(Assignment): Reproduce, word for word, the part of the sea cucumber logbook guide between "The purpose of" and "maximize their utility.", inclusive.

(Supplied text):
____________

The purpose of this guide is to orient scientists and other data users to California’s commercial sea cucumber trawl logbook data. These data are confidential and are only provided through authorized data sharing agreements. This guide seeks to help scientists and other data users anticipate how these data are formatted and how they may have to “clean” (a.k.a., process) the data before they can be used in analysis. I also seek to highlight special tricks and caveats gleaned from my experience using the data. Ultimately, I hope this guide will help clarify what data are available and how these data can be processed to maximize their utility.
Overview
The California Department of Fish and Wildlife (CDFW) has been compiling catch statistics on California’s fisheries since 1916. CDFW has required commercial sea cucumber trawl vessels to submit logbooks since 1982. These logbook data record start and end haul locations, time, depth, and duration of trawl tows, total catch by species market category, and gear used. Additional information is available here.
This guide provides an overview of California’s commercial sea cucumber trawl logbook data based on a data request processed in January 2024 for all cucumber trawl logbooks from 1982-2022. In this guide, I review the attributes of the squid logbook data, the steps required to clean the raw data, and some visualizations of non-confidential summaries of the squid data.
Data attributes
The sea cucumber trawl logbook data includes the following columns:
Column | Description |
LogSerialNum | Logbook id |
FisherNum | Fisher id (e.g., L12345) |
VesselNum | Vessel id (e.g., 12345) |
VesselName | Vessel name |
DepartureDate | Date of departure |
LandingDate | Date of landing |
PortCode | Port code |
PortDesc | Port name |
NetTypeDesc | Net type (single- or double-rigged) |
HeadropeLength | Head rope length (ft) |
OldYear | Year |
DetailDate | Date of tow |
DragNumber | Tow number |
BlockNumber | Block id |
SetTime | Time at start of tow (HH:MM:SS AP) |
SetDepth | Depth (fathoms) at start of tow |
UpTime | Time at end of tow (HH:MM:SS AP) |
UpDepth | Depth (fathoms) at end of tow |
TotalTime | Duration (minutes) |
SpeciesCode | Species id |
MarketCatDesc | Species name |
TotalPounds | Catch (lbs) |
DetailComments | Comments |
SetLatDeg | Latitude degrees at start of tow |
SetLatDec | Latitude minutes at start of tow |
SetLongDeg | Longitude degrees at start of tow |
SetLongDec | Longitude minutes at start of tow |
UpLatDeg | Latitude degrees at end of tow |
UpLatDec | Latitude minutes at end of tow |
UpLongDeg | Longitude degrees at end of tow |
UpLongDec | Longitude minutes at end of tow |
SetLoranCx | LORAN-C x value at start of tow |
SetLoranCy | LORAN-C y value at start of tow |
SetLoranCw | LORAN-C w value at start of tow |
UpLoranCx | LORAN-C x value at end of tow |
UpLoranCy | LORAN-C y value at end of tow |
UpLoranCw | LORAN-C w value at end of tow |
SetLoranAmin | LORAN-A min at start of tow |
SetLoranAmax | LORAN-A max at start of tow |
UpLoranAmin | LORAN-A min at end of tow |
UpLoranAmax | LORAN-A max at end of tow |
Attribute completeness
The figure below illustrates how consistently each attribute was filled out.

____________

(Data shown):
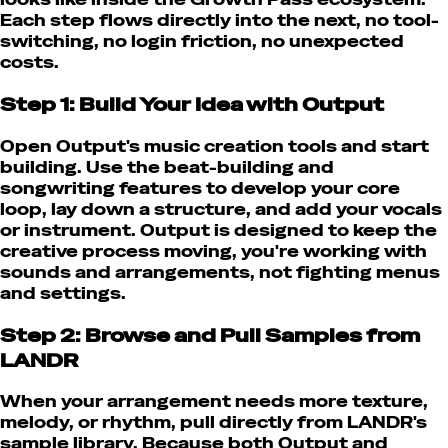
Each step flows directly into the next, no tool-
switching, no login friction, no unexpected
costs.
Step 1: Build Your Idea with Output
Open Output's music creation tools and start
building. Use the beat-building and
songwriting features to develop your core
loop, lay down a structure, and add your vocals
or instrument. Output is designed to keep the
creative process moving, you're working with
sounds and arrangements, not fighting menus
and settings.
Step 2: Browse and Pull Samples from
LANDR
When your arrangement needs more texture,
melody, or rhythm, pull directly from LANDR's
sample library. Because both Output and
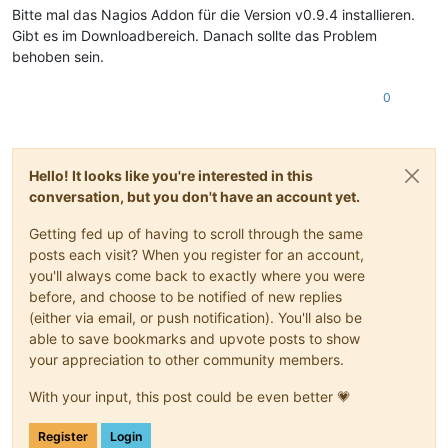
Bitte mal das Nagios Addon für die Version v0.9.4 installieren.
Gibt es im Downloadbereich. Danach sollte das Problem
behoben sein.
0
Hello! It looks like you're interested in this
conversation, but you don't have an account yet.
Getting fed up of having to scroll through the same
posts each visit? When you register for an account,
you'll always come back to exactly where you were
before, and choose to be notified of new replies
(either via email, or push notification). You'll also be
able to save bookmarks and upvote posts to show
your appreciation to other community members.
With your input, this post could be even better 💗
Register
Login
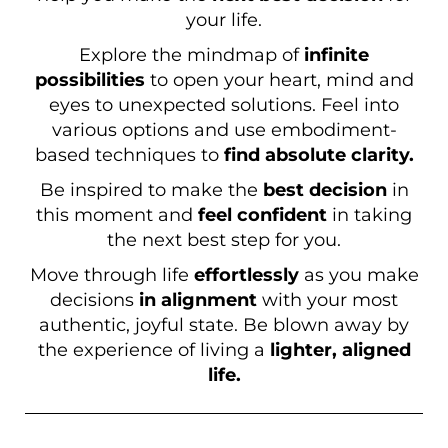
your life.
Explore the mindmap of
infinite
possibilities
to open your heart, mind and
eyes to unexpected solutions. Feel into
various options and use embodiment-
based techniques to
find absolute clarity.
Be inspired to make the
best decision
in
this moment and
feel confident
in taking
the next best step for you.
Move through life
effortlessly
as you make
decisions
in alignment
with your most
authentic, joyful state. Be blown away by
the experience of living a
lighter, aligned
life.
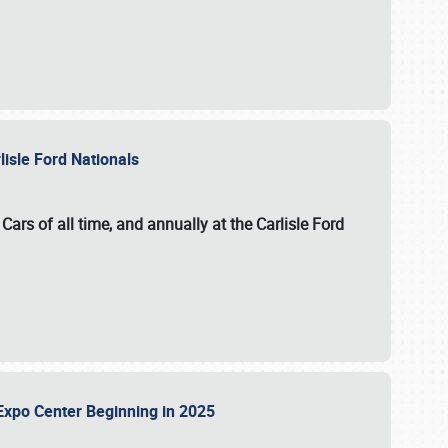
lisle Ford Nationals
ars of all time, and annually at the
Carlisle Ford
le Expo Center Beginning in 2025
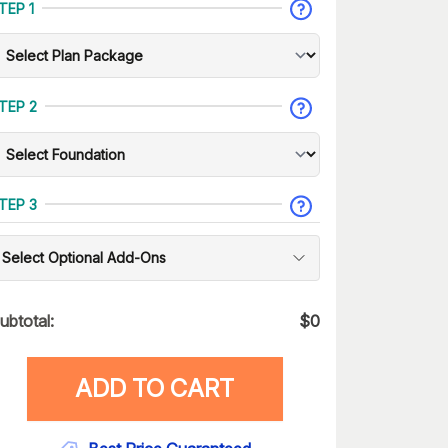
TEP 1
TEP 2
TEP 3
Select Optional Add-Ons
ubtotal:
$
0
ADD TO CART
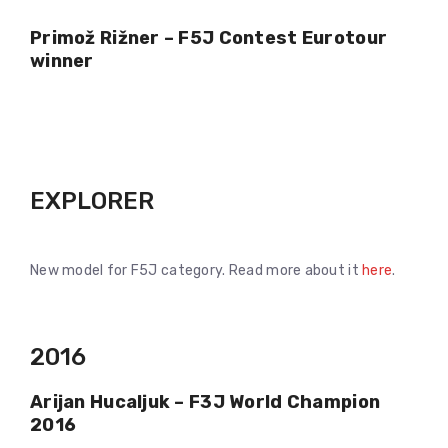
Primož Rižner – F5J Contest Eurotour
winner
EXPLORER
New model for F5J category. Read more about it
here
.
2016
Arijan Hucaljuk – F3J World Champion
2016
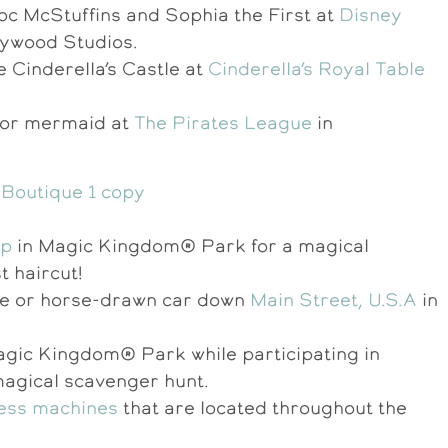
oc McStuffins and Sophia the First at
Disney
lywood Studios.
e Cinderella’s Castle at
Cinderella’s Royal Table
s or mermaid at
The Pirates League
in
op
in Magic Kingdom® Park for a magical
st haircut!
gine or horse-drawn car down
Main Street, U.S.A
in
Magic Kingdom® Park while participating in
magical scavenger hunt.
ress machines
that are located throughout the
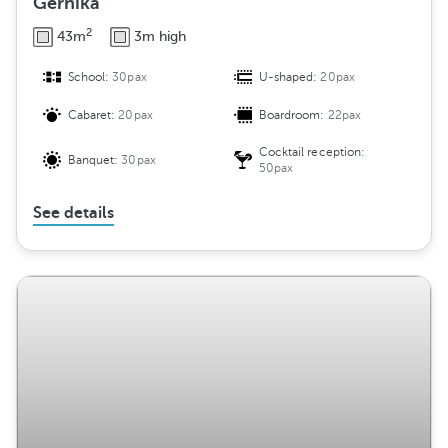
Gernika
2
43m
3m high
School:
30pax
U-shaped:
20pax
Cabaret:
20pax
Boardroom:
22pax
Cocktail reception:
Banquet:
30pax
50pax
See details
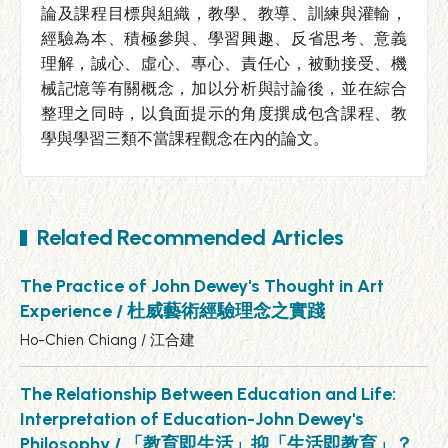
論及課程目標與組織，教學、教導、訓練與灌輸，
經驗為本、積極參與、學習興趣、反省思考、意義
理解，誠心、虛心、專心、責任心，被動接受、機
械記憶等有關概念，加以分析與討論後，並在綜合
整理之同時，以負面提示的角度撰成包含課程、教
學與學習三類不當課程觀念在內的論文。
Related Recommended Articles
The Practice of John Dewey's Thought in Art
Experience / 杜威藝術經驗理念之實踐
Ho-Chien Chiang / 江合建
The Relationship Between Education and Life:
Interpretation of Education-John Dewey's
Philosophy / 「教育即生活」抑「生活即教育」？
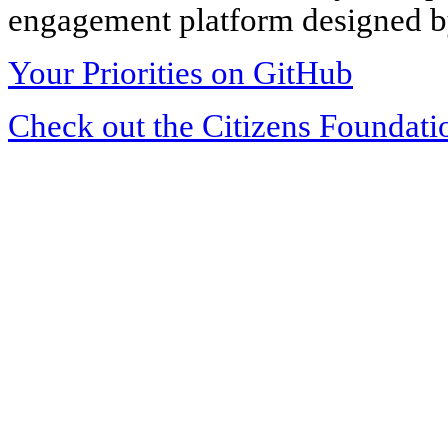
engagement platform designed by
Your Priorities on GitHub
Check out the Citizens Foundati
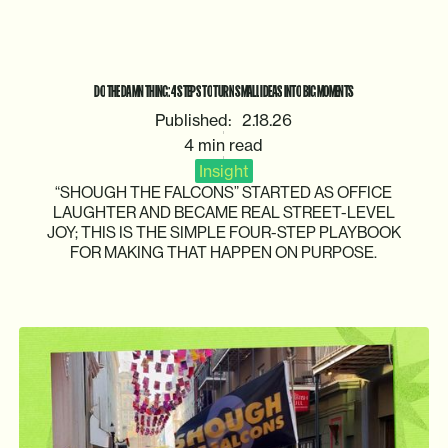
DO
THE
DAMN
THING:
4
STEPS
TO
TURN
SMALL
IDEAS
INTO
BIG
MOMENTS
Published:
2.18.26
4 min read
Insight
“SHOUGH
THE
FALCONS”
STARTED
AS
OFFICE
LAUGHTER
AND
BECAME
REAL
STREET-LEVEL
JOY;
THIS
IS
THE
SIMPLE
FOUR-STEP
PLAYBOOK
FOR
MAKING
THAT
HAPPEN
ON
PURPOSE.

____________

(Solved exercise):
The purpose of this guide is to orient scientists and other data users to California’s commercial sea cucumber trawl logbook data. These data are confidential and are only provided through authorized data sharing agreements. This guide seeks to help scientists and other data users anticipate how these data are formatted and how they may have to “clean” (a.k.a., process) the data before they can be used in analysis. I also seek to highlight special tricks and caveats gleaned from my experience using the data. Ultimately, I hope this guide will help clarify what data are available and how these data can be processed to maximize their utility.